Firstly, it's rather unusual for a girl to just make friends with two lads. I assume, seeing as the first question they ask her is her age, that they are either in school still, or have been dragged up and have no concept of what is an inappropriate question to ask a lady. For the sake of a keen hope in the standards of humanity, we will base further analysis on the assumption that the lads are indeed just kids. Now, having been a kid myself, I find the concept of a girl befriending two boys totally alien. In reality if she said hello they would have chased her up the field with hurleys. So from the get go, the question is absurd.

Secondly, this is 2015. Even if they did decide to enjoy each others company, there is no way the three of them spent more than a minute together without whipping out their phones to give each other the add on facebook. At which point they would have seen not only Cheryls birth date, but also her relationship status, her extended family, preferred reading material, embarrassing celebrity crushes and the last time she checked in at the gym. Go Cheryl. 

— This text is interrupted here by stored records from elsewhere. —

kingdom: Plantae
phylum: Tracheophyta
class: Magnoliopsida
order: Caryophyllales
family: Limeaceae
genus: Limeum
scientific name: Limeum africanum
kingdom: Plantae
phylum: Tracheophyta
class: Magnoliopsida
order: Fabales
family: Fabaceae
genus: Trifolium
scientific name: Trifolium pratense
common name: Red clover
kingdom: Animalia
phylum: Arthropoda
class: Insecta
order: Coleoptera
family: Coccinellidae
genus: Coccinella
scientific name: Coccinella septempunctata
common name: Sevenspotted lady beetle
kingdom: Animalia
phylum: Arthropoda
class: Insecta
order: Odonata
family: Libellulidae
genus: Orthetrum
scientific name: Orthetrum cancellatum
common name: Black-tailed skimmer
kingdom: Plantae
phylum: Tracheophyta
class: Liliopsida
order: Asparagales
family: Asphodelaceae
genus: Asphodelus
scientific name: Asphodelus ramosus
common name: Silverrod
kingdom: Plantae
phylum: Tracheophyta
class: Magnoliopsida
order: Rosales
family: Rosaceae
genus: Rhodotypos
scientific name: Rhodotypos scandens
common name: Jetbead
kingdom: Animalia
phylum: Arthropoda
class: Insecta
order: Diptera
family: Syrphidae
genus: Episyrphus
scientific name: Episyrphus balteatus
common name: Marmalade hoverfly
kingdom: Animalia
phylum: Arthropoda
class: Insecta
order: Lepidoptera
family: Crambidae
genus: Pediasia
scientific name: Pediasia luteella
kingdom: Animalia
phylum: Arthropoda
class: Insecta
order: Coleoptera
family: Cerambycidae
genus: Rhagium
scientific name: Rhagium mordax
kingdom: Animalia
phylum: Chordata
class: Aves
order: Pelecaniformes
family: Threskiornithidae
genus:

Thirdly, I've never met a child with self assurance as developed as Cheryl's. When one meets two new lads, one does not coyly lick ones lips and present them with a brain boggling conundrum. Normal people are too preoccupied with the state of their hair and whether they have food in their teeth to come up with ridiculous mind teasers. And what ten year old has the presence of mind to play the lads off each other, planting material so that the guy with the higher IQ will eventually be revealed and thus a potential suitor identified. It's just all a bit unrealistic, no?

Finally, what Singaporean couples are going around naming their kids Cheryl, Albert and Bernard? I'm all for embracing foreign culture and all the rest of it but...ah here!